Dolka with her baby © Alison Wright

Tibetan Culture

Traditional Tibetan dress depends on social class and occupation. Laymen and priests may wear gowns made of goat hair or sheepskin, but the priest's gown is worn to the ankle while others may come to the knee. Women from upper classes display head dresses of pearls, turquoise, and coral on a wooden frame, while herdswomen plait their hair with tied colored stones. Their head and body dresses may contain coins, rings, earrings, and necklaces. Women often wear a charm box necklace with a deity image or talisman written insode. Tibetan families choose marriage partners for men and women. Monogamy, polygamy, and polyandry can be found among Tibetans. Women control family finances. Many of the secular schools for Tibetans that once existed have been replaced by Chinese-based schools, and Tibetan language and culture are oppressed.
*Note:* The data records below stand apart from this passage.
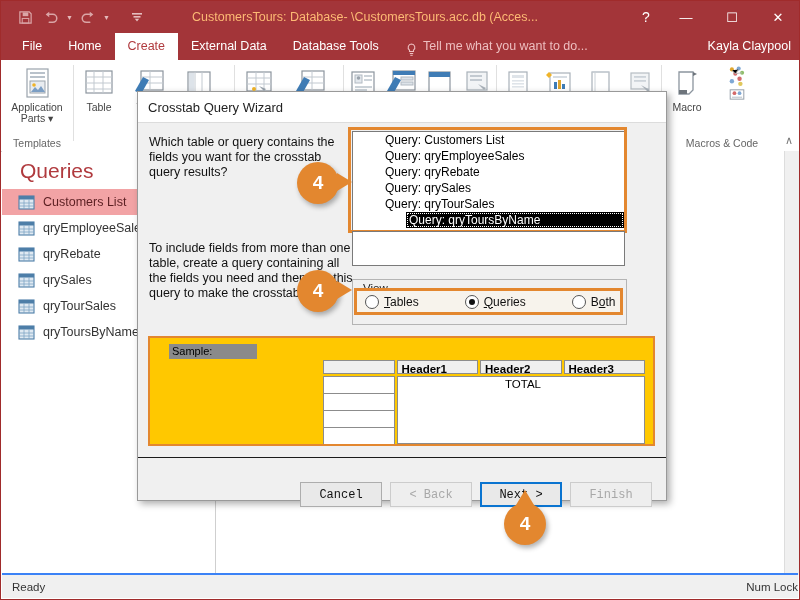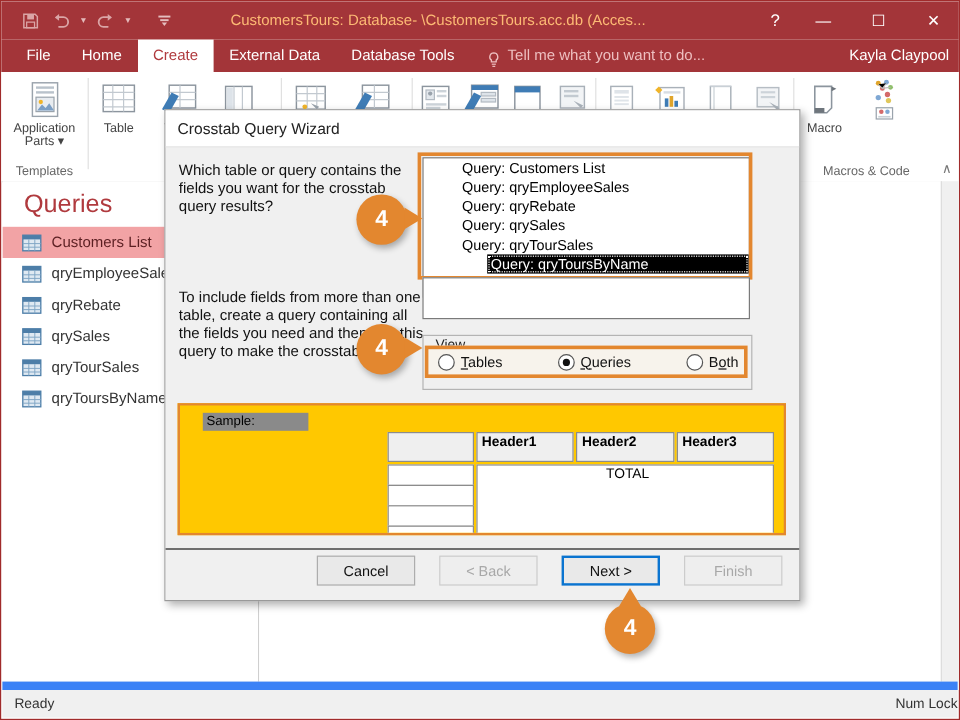--- a/index.html
+++ b/index.html
@@ -57,21 +57,21 @@
   .nav-title{font-size:21px;color:#b03a3e;padding:8px 0 6px 18px;font-weight:400;}
   .nav-item{height:26px;display:flex;align-items:center;gap:8px;padding-left:16px;font-size:12.5px;color:#333;}
   .nav-item.sel{background:#f2a3a5;color:#5b1f22;}
   .nav-ic{width:17px;height:15px;flex:none;}
   .doc-area{position:absolute;left:215px;top:150px;width:584px;height:424px;background:#f3f3f3;}
   .doc-inner{position:absolute;left:0;top:0;width:584px;height:424px;background:#fff;}
   .vscroll{position:absolute;right:0;top:0;width:15px;height:424px;background:#f0f0f0;border-left:1px solid #ddd;}
 
   
   .status{position:absolute;left:1px;bottom:1px;width:796px;height:23px;background:#f0f0f0;
-          border-top:7px solid #3b82f6;display:flex;align-items:center;font-size:11.5px;color:#333;}
+          border-top:2px solid #3b82f6;display:flex;align-items:center;font-size:11.5px;color:#333;}
   .status .l{margin-left:10px;}
   .status .r{margin-left:auto;}
 
   
   .dialog{position:absolute;left:136px;top:90px;width:528px;height:408px;background:#f0f0f0;
           border:1px solid #999;box-shadow:3px 3px 7px rgba(0,0,0,.32);}
   .dlg-title{height:30px;background:#ffffff;border-bottom:1px solid #dcdcdc;
              display:flex;align-items:center;padding-left:10px;font-size:13px;color:#222;}
   .dlg-body{position:relative;height:334px;background:#f0f0f0;}
   .dlg-prompt{position:absolute;left:11px;top:12px;width:200px;font-size:12.5px;color:#111;line-height:15px;}
@@ -106,33 +106,33 @@
           border:2px solid #e3872f;box-sizing:border-box;background:#fc0;overflow:hidden;}
   .sample-inner{position:absolute;inset:0;
       background:
         linear-gradient(150deg, rgba(255,255,255,.18) 0 2px, transparent 2px 9px) 320px -10px/120px 120px no-repeat,
         linear-gradient(30deg, rgba(255,255,255,.18) 0 2px, transparent 2px 9px) 300px 60px/140px 70px no-repeat,
         linear-gradient(-35deg, rgba(255,255,255,.16) 0 2px, transparent 2px 10px) 120px 40px/180px 80px no-repeat,
         #ffc800;}
   .sample-lbl{position:absolute;left:19px;top:6px;width:85px;height:15px;background:#8a8a8a;
               color:#000;font-size:11px;line-height:15px;padding-left:3px;}
   .samp-tbl{position:absolute;left:173px;top:22px;width:322px;}
-  .st-head{display:flex;height:25px;}
+  .st-head{display:flex;height:14px;}
   .st-h{border:1px solid #8c8c8c;background:#efefef;font-size:11.5px;font-weight:bold;color:#000;
         line-height:17px;padding-left:4px;box-sizing:border-box;}
   .st-h.blank{width:72px;}
   .st-h.c{width:82px;margin-left:2px;}
   .st-body{display:flex;margin-top:2px;text-align:center;}
   .st-left{width:72px;}
   .st-cell{height:18px;border:1px solid #8c8c8c;background:#fff;box-sizing:border-box;margin-bottom:-1px;}
   .st-right{flex:1;margin-left:2px;border:1px solid #8c8c8c;background:#fff;box-sizing:border-box;
             font-size:11.5px;color:#000;padding:1px 0 0 4px;}
 
   .dlg-foot{position:relative;height:42px;background:#f0f0f0;border-top:1px solid #1b1b1b;}
-  .btns{position:absolute;right:14px;top:5px;display:flex;gap:20px;}
+  .btns{position:absolute;right:14px;top:24px;display:flex;gap:8px;font-family:Liberation Mono, monospace;}
   .btn{width:82px;height:25px;border:1px solid #adadad;background:#e9e9e9;font-size:12px;
        color:#111;display:flex;align-items:center;justify-content:center;box-sizing:border-box;}
   .btn.dis{color:#a8a8a8;background:#eeeeee;border-color:#cccccc;}
   .btn.focus{border:2px solid #0a74d0;background:#e9e9e9;}
 
   
   .callout{position:absolute;width:42px;height:42px;border-radius:50%;background:#e3872f;
            color:#fff;font-size:19px;font-weight:bold;display:flex;align-items:center;
            justify-content:center;box-shadow:2px 3px 5px rgba(0,0,0,.3);z-index:40;}
   .tail-r{position:absolute;right:-13px;top:11px;width:0;height:0;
Traditional education was held mostly in monasteries, and many families would encourage at least one child to become a monk or nun. Today, many Tibetans do not attend school except for the few studying Tibetan medicine or Tibetan studies. Rituals for the dead include cremation and sky burial.

Dawa with Photograph of the Dalai Lama © Alison Wright

Tibetan Religion

The animistic belief system known as Bon dominated Tibetan spirituality before Buddhism. Bon belief was rooted in the idea that everything has a spirit, from people to homes to parts of nature. Buddhism entered Tibet from Kashmir and Nepal in the 4th century. In the 7th century it became the court religion. Bon and Buddhism shaped Tibetan Buddhism. Religion is central to daily life for Tibetans. They use prayer wheels and prayer flags to communicate with gods; the family shrine is core to Tibetan family life.